Философские идеи Ф. Гёльдерлина и метафора пустоты

К тому же следует сказать, что речь идёт не столько о «знаке», признаке чего-то другого, иной трагедии и другом понимании Божественного смысла вещей, которое пытается осмыслить Гёльдерлин, сколько о самом способе, каким «знак», символ делается именно знаком, об искусстве, вместе с которым он проявляется без того, чтобы можно было предположить существование другого «Я», т.е. сам символ выступает как «чистый» указатель духовного пути человека. Гёльдерлин, таким образом, даёт нам возможность поразмышлять о чистом символе искусства. Этот символ помогает нам сегодня преодолевать всю серьёзность духовных и материальных утрат, наивно предполагая существование другого ещё до его конца, и мы, рискуя простым повторением событий, тем не менее, устремляемся к пониманию знака, символа как «чистой возможности» Другого, Иного, но при этом «Иное» вовсе не является чем-то просто Другим, иным, кроме как возможностью Нового смысла, нового знака или творческого символа. Если у этого знака есть какой-либо шанс дойти до нас и тем самым дать нам почувствовать современную связь с нами же самими, то в таком случае перемещение знака, символа освобождается от всякого движения в обратную сторону, от всякого сходства с его классическим пониманием, символом или метафорой.

Образы, созданные Гёльдерлином, заключают в себе именно только «перемещение» духовного признака. Философская работа Гёльдерлина не довольствуется простым указанием на отказ от трагической смерти героя, от античного решения, которое идёт к нам от греков и завершается диалектическими достижениями нашей философии, самой философской работой. Это – знак иного поиска, иных беспримерных философских исканий, поиска самого языка и метафоры, пригодной для современного бытия.
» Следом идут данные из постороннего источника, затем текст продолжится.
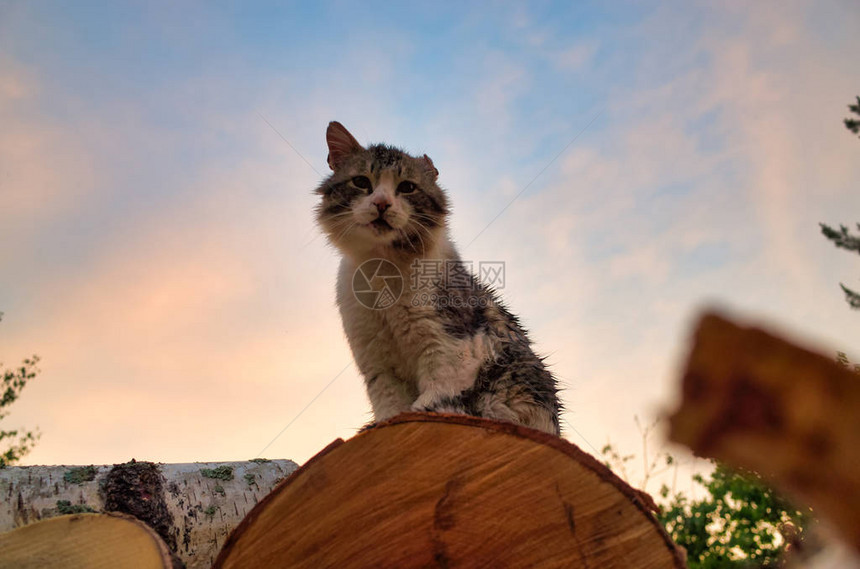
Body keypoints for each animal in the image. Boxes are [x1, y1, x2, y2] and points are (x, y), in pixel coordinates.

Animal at [316, 118, 564, 430]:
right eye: (361, 182)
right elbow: (388, 405)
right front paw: (383, 424)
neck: (383, 266)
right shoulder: (376, 360)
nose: (382, 203)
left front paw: (424, 413)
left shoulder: (449, 345)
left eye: (407, 187)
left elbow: (437, 397)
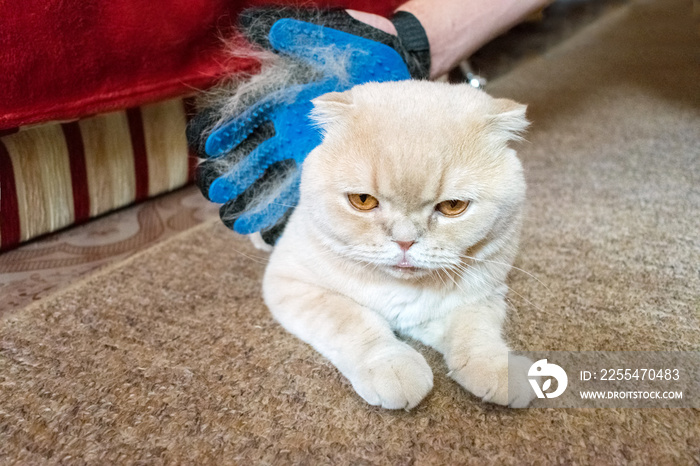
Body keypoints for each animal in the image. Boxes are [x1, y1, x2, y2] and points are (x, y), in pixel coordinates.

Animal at [262, 80, 536, 408]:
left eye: (453, 206)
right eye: (363, 200)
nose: (405, 241)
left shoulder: (482, 294)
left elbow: (475, 329)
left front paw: (497, 367)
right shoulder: (291, 284)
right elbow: (353, 320)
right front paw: (390, 366)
Такой поиск отклоняется от творческого пути, проделанного человеком до сих пор. Всё совершается так, как будто бы философия Гёльдерлина поворачивается на сто восемьдесят градусов, дабы оторваться от своего «диалектического образа» и продвинуться к своему «чистому» истоку, как будто бы она постоянно испытывает соблазн перейти от диалектического постижения смерти к тому, что уже более вообще не преодолимо, к своему самому «чистому», самому таинственному и одновременно самому чуждому. Ведь чуждое, чужое, если о него наталкиваются творческие потенции, начинает высекать самое «сокровенное» в самом «Я» личности человека. Человек обнаруживает себя как личность, если свои действия умеет ограничить.

Гёльдерлин занят тем, что постоянно актуализирует значение знака, смысла, идущего к нам из будущего; этот «знак», символ мог вообще иметь место в современном сочинении; но только необходимо его иное, более адекватное эпохе представление. Метафора располагается при этом в самом центре данной духовной трансформации: освобождаясь от философского влияния, смысла и настоящего, метафора достигает, наконец, значения «пустоты» и ведёт нас к возможности возникновения современного философского сочинения, в котором смыслы и формы существования людей достигают состояния гармонии.
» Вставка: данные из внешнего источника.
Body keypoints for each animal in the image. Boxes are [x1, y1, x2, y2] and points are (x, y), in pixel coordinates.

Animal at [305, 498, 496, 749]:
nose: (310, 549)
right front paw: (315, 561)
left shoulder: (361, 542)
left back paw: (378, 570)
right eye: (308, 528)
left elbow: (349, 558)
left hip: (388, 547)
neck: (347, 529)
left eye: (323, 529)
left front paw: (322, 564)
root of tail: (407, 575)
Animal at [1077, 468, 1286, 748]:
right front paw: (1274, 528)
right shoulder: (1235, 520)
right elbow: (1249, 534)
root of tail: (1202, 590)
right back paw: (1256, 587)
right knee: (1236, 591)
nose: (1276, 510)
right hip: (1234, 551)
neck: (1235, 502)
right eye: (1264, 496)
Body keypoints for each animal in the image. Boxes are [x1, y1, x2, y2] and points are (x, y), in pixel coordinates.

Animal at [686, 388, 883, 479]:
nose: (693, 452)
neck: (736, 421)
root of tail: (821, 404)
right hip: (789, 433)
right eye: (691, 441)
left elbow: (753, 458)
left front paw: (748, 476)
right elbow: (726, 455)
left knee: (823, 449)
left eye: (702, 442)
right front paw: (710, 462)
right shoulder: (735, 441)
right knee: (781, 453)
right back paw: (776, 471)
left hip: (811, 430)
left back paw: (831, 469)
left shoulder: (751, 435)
Хотя работа над метафорой и является прежде всего философской, её непреходящий образ заключается в том, что философская идея располагается в поэтическом произведении сообразно близости мысли к её поэтическому воплощению, которое остаётся нам лишь разгадать. Метафорический призыв – перенести знак, символ, приблизить его к нам – может пониматься как исключительно философский поиск, и данное понимание раскрывается в основном в своём поэтическом воплощении.

Однако продвижение к современности, к современной нам эпохе носит весьма замедленный характер. Если нечто и достигает своего земного воплощения, то это всё же далеко не сама современность, а некий символ. Гёльдерлин отсылает нас лишь к самому «знаку» произведения, т.е. к тому, что раскрывает сам смысл существования и рождает надежду на будущее, более счастливое время. Однако не следует забывать о том, что мы только блуждаем в этом мире по нехоженым тропам, и что сама Вселенная нашего «скитания» раскрывается сообразно чистой метафоричности бытия. Это – язык, чтобы мы не знали даже о самой малости, предусматривает хотя бы какое-то ограничение. Так, обещание счастливого будущего является чем-то живым, абсолютным, но его абсолютность обрекает нас, тем не менее, на суровый конец, на знание окончания действия духовных потенций.

Речь идёт о последней поэтической попытке, предшествующей той, что подчас неудачно называется безрассудством Гёльдерлина, когда он пытается достичь воплощения символа в современном философском сочинении. И это также касается трагедии в том её измерении, где самые последние гимны духовно превосходят всё различие жанров.